:: Passage proposé ::
Il a conséquemment tiqué. Sa mine froide et figée n’affichait aucun des signes qu’on attend de la compassion.
– Il n’y a pas d’euthanasie dans mon service, Madame !
– Oui, j’entends bien, Monsieur, c’est pourquoi j’ai dit « déguisée »
J’aurais plutôt dû répondre :
-Pas d’euthanasie, et c’est bien dommage !
Le service qui t’a accueilli, dans une bourgade voisine, s’appelait « Soins de suite ». Déjà, rien que ça ! « Soins de suite ! » Et pourquoi pas, d’entrée de jeu, « soins de fin » ? Car c’est bien de cela qu’il s’agissait. Le docteur du lieu à qui j’ai demandé :
– Mais enfin, Monsieur, cette opération, qu’est-ce que vous en pensez, vous ? a répondu, après quelques secondes d’un silence gêné :
– C’est-à-dire qu’une infection dentaire, c’est grave. Ça peut endommager le cœur…
J’ai eu envie de rire, de m’indigner « Tu te fous de notre gueule ? », et de lui en coller une.
Mais en même temps j’ai pensé que par mon autorisation tacite de ton intervention, j’avais cautionné toute cette hypocrisie, toute cette lâcheté, et j’ai juste soulevé les épaules, avec fatalisme. Le toubib s’est contenté de ce commentaire, qui le soulageait d’argumenter plus avant, de s’enliser dans des explications fumeuses loin de toute crédibilité.
Tu es entré en agonie très vite. Mais pour une durée indéterminée. Nous allions te voir pour constater à chaque visite, une étape supplémentaire dans ton chemin de croix. Déjà, depuis l’extraction des 2 molaires-prétextes, tu ne parlais quasiment plus. Bientôt tu ne fus plus nourri que par perfusion, puis Il y a eu le matin où l’on m’a dit « Il était agité, on l’a sédaté ». Je ne savais pas que le processus était irréversible. Tu n’étais plus perfusé du tout, juste là, à aspirer mécaniquement l’oxygène, les yeux clos, ailleurs déjà. Tu ne devais jamais te réveiller.
On m’a proposé : on peut vous apporter des repas dans sa chambre, si vous voulez. On peut vous installer un lit, pour que vous dormiez à côté de lui, aussi…
A côté de qui ? De ce mort vivant à qui on n’aura jamais pu dire au-revoir, de ce pauvre corps privé de vrais adieux, de cette carcasse que soulève l’effort à survivre encore, l’effort à mourir, loin de toute conscience, de nos mots d’amour, de nos gestes tendres, de notre soin à l’entourer, de notre souci à l’accompagner ?

:: Consigne ::
Pouvez-vous recopier mot pour mot le passage ci-dessus, en commençant par « J’aurais plutôt dû » et en allant jusqu'à « en coller une. » ?

:: Matériau extrait ::
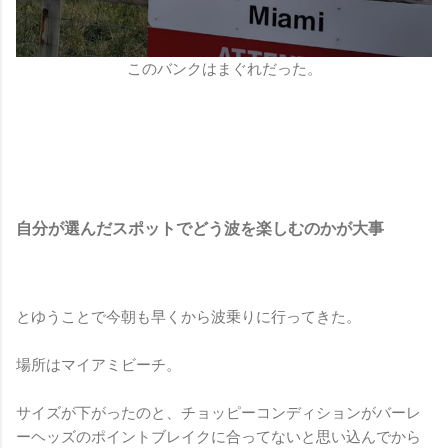
このバンクはまぐれだった。
自分が選んだスポットでどう波を楽しむのかが大事
とゆうことで今朝も早くから波乗りに行ってきた。
場所はマイアミビーチ。
サイズが下がったのと、チョッピーコンディションがバーレ
ーヘッズのポイントブレイクに合ってないと思い込んでから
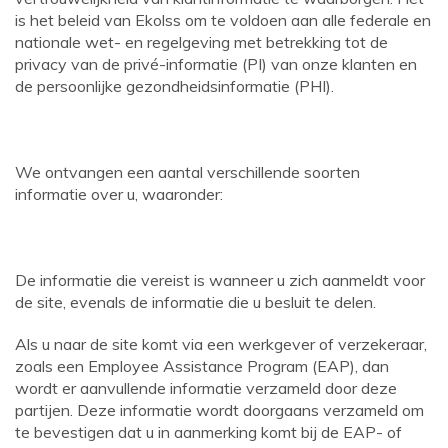
is het beleid van Ekolss om te voldoen aan alle federale en
nationale wet- en regelgeving met betrekking tot de
privacy van de privé-informatie (PI) van onze klanten en
de persoonlijke gezondheidsinformatie (PHI).
We ontvangen een aantal verschillende soorten
informatie over u, waaronder:
De informatie die vereist is wanneer u zich aanmeldt voor
de site, evenals de informatie die u besluit te delen.
Als u naar de site komt via een werkgever of verzekeraar,
zoals een Employee Assistance Program (EAP), dan
wordt er aanvullende informatie verzameld door deze
partijen. Deze informatie wordt doorgaans verzameld om
te bevestigen dat u in aanmerking komt bij de EAP- of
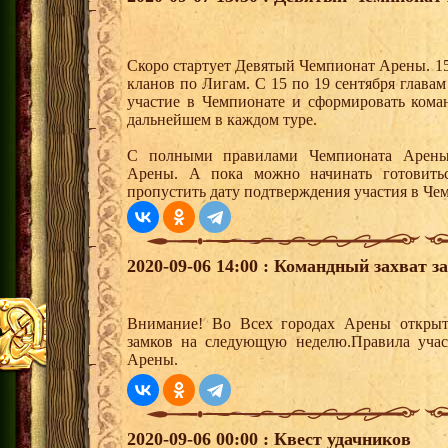
Скоро стартует Девятый Чемпионат Арены. 15
кланов по Лигам. С 15 по 19 сентября глава
участие в Чемпионате и сформировать кома
дальнейшем в каждом туре.
С полными правилами Чемпионата Арены
Арены. А пока можно начинать готовить
пропустить дату подтверждения участия в Че
2020-09-06 14:00 : Командный захват з
Внимание! Во Всех городах Арены открыт
замков на следующую неделю.Правила учас
Арены.
2020-09-06 00:00 : Квест удачников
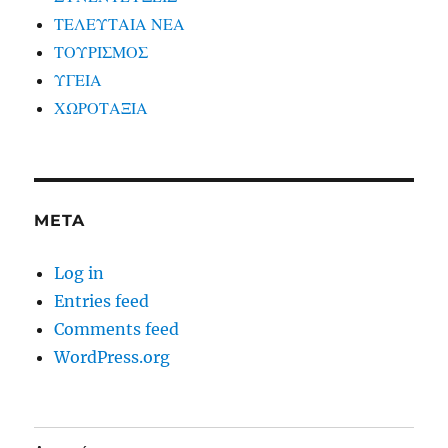
ΤΕΛΕΥΤΑΙΑ ΝΕΑ
ΤΟΥΡΙΣΜΟΣ
ΥΓΕΙΑ
ΧΩΡΟΤΑΞΙΑ
META
Log in
Entries feed
Comments feed
WordPress.org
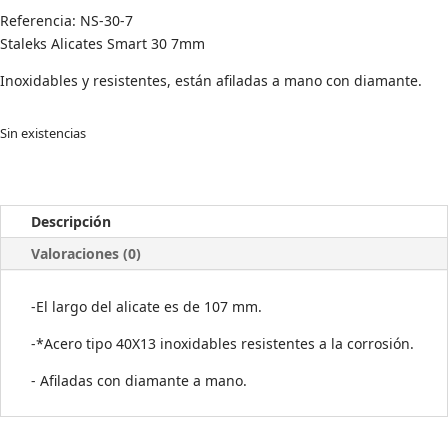
Referencia:
NS-30-7
Staleks Alicates Smart 30 7mm
Inoxidables y resistentes, están afiladas a mano con diamante.
Sin existencias
Descripción
Valoraciones (0)
-El largo del alicate es de 107 mm.
-*Acero tipo 40X13 inoxidables resistentes a la corrosión.
- Afiladas con diamante a mano.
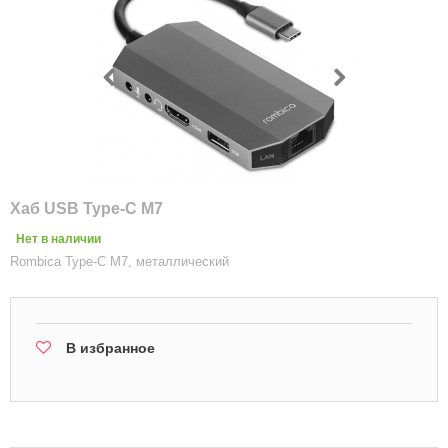
Хаб USB Type-C M7
Нет в наличии
Rombica Type-C M7, металлический
В избранное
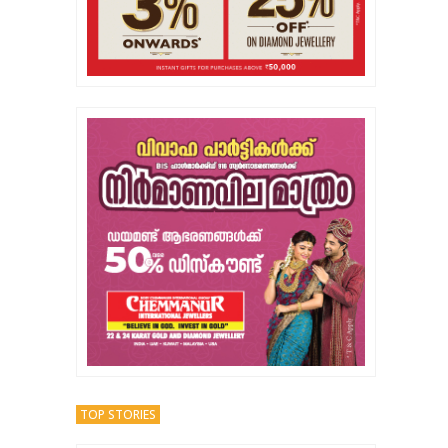
TOP STORIES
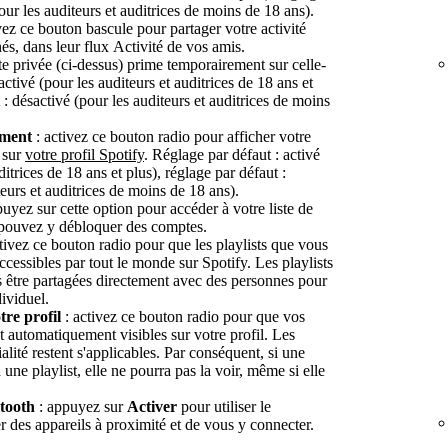
our les auditeurs et auditrices de moins de 18 ans).
vez ce bouton bascule pour partager votre activité
s, dans leur flux Activité de vos amis.
e privée (ci-dessus) prime temporairement sur celle-
activé (pour les auditeurs et auditrices de 18 ans et
 : désactivé (pour les auditeurs et auditrices de moins
mment
: activez ce bouton radio pour afficher votre
e sur
votre profil Spotify
. Réglage par défaut : activé
ditrices de 18 ans et plus), réglage par défaut :
teurs et auditrices de moins de 18 ans).
uyez sur cette option pour accéder à votre liste de
pouvez y débloquer des comptes.
tivez ce bouton radio pour que les playlists que vous
accessibles par tout le monde sur Spotify. Les playlists
s être partagées directement avec des personnes pour
ividuel.
otre profil
: activez ce bouton radio pour que vos
nt automatiquement visibles sur votre profil. Les
alité restent s'applicables. Par conséquent, si une
une playlist, elle ne pourra pas la voir, même si elle
tooth
: appuyez sur
Activer
pour utiliser le
r des appareils à proximité et de vous y connecter.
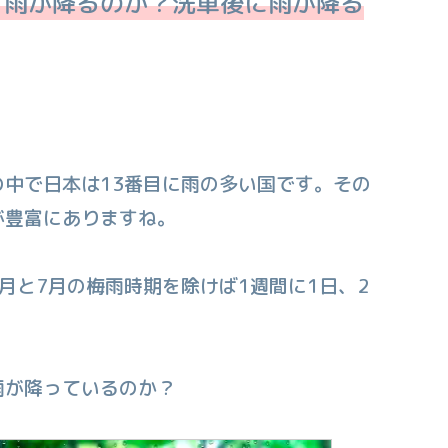
と雨が降るのか？洗車後に雨が降る
中で日本は13番目に雨の多い国です。その
が豊富にありますね。
月と7月の梅雨時期を除けば1週間に1日、2
雨が降っているのか？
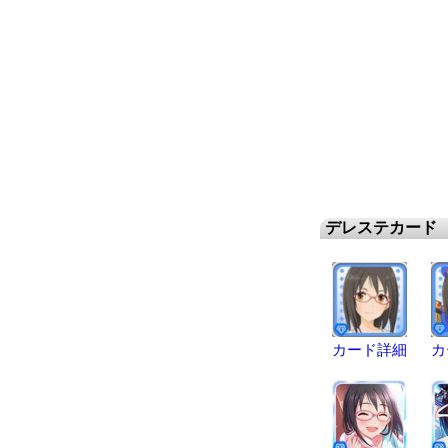
デレステカード
カード詳細
カ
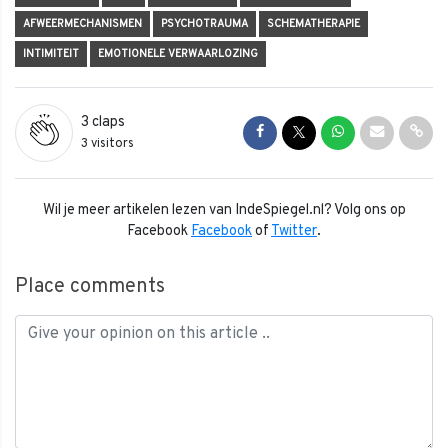
AFWEERMECHANISMEN
PSYCHOTRAUMA
SCHEMATHERAPIE
INTIMITEIT
EMOTIONELE VERWAARLOZING
3
claps
Share on Facebook
Share on Twitter
Share on Whats
Share via 
Shar
3 visitors
Wil je meer artikelen lezen van IndeSpiegel.nl? Volg ons op
Facebook
Facebook
of
Twitter
.
Place comments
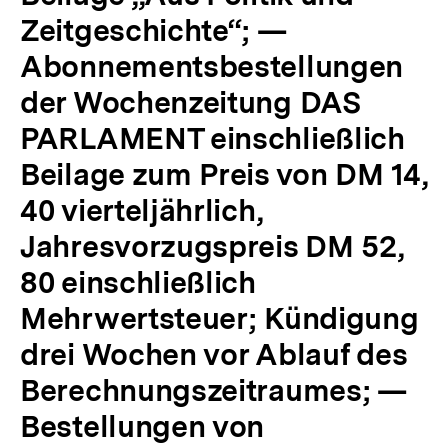
Zeitgeschichte“; —
Abonnementsbestellungen
der Wochenzeitung DAS
PARLAMENT einschließlich
Beilage zum Preis von DM 14,
40 vierteljährlich,
Jahresvorzugspreis DM 52,
80 einschließlich
Mehrwertsteuer; Kündigung
drei Wochen vor Ablauf des
Berechnungszeitraumes; —
Bestellungen von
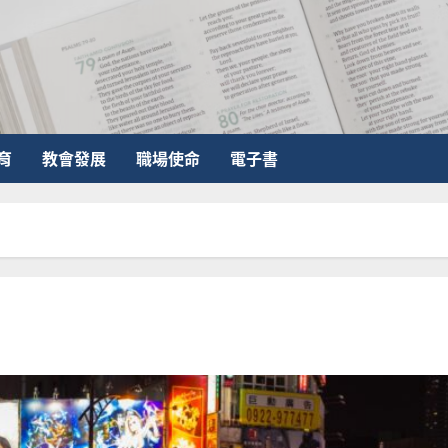
育
教會發展
職場使命
電子書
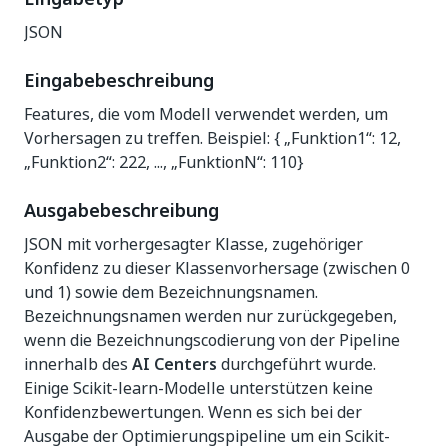
JSON
Eingabebeschreibung
Features, die vom Modell verwendet werden, um
Vorhersagen zu treffen. Beispiel: { „Funktion1“: 12,
„Funktion2“: 222, ..., „FunktionN“: 110}
Ausgabebeschreibung
JSON mit vorhergesagter Klasse, zugehöriger
Konfidenz zu dieser Klassenvorhersage (zwischen 0
und 1) sowie dem Bezeichnungsnamen.
Bezeichnungsnamen werden nur zurückgegeben,
wenn die Bezeichnungscodierung von der Pipeline
innerhalb des
AI Centers
durchgeführt wurde.
Einige Scikit-learn-Modelle unterstützen keine
Konfidenzbewertungen. Wenn es sich bei der
Ausgabe der Optimierungspipeline um ein Scikit-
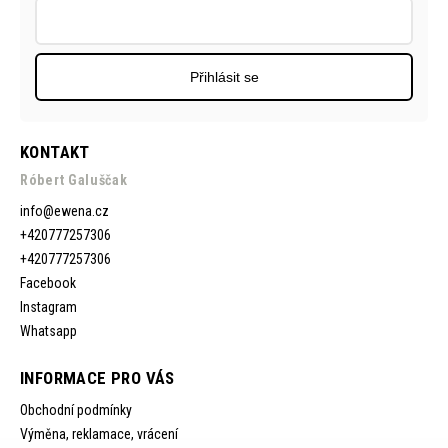
Přihlásit se
KONTAKT
Róbert Galuščak
info
@
ewena.cz
+420777257306
+420777257306
Facebook
Instagram
Whatsapp
INFORMACE PRO VÁS
Obchodní podmínky
Výměna, reklamace, vrácení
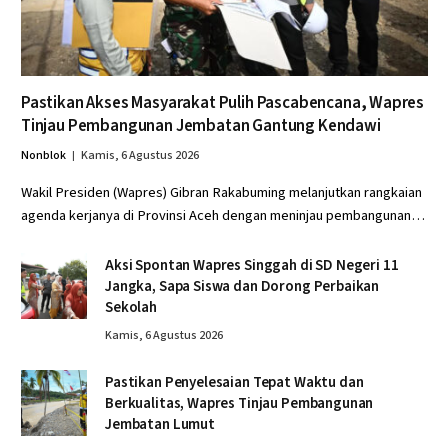
Pastikan Akses Masyarakat Pulih Pascabencana, Wapres
Tinjau Pembangunan Jembatan Gantung Kendawi
Nonblok
Kamis, 6 Agustus 2026
Wakil Presiden (Wapres) Gibran Rakabuming melanjutkan rangkaian
agenda kerjanya di Provinsi Aceh dengan meninjau pembangunan…
Aksi Spontan Wapres Singgah di SD Negeri 11
Jangka, Sapa Siswa dan Dorong Perbaikan
Sekolah
Kamis, 6 Agustus 2026
Pastikan Penyelesaian Tepat Waktu dan
Berkualitas, Wapres Tinjau Pembangunan
Jembatan Lumut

:: Corrigé ::
J’aurais plutôt dû répondre :
-Pas d’euthanasie, et c’est bien dommage !
Le service qui t’a accueilli, dans une bourgade voisine, s’appelait « Soins de suite ». Déjà, rien que ça ! « Soins de suite ! » Et pourquoi pas, d’entrée de jeu, « soins de fin » ? Car c’est bien de cela qu’il s’agissait. Le docteur du lieu à qui j’ai demandé :
– Mais enfin, Monsieur, cette opération, qu’est-ce que vous en pensez, vous ? a répondu, après quelques secondes d’un silence gêné :
– C’est-à-dire qu’une infection dentaire, c’est grave. Ça peut endommager le cœur…
J’ai eu envie de rire, de m’indigner « Tu te fous de notre gueule ? », et de lui en coller une.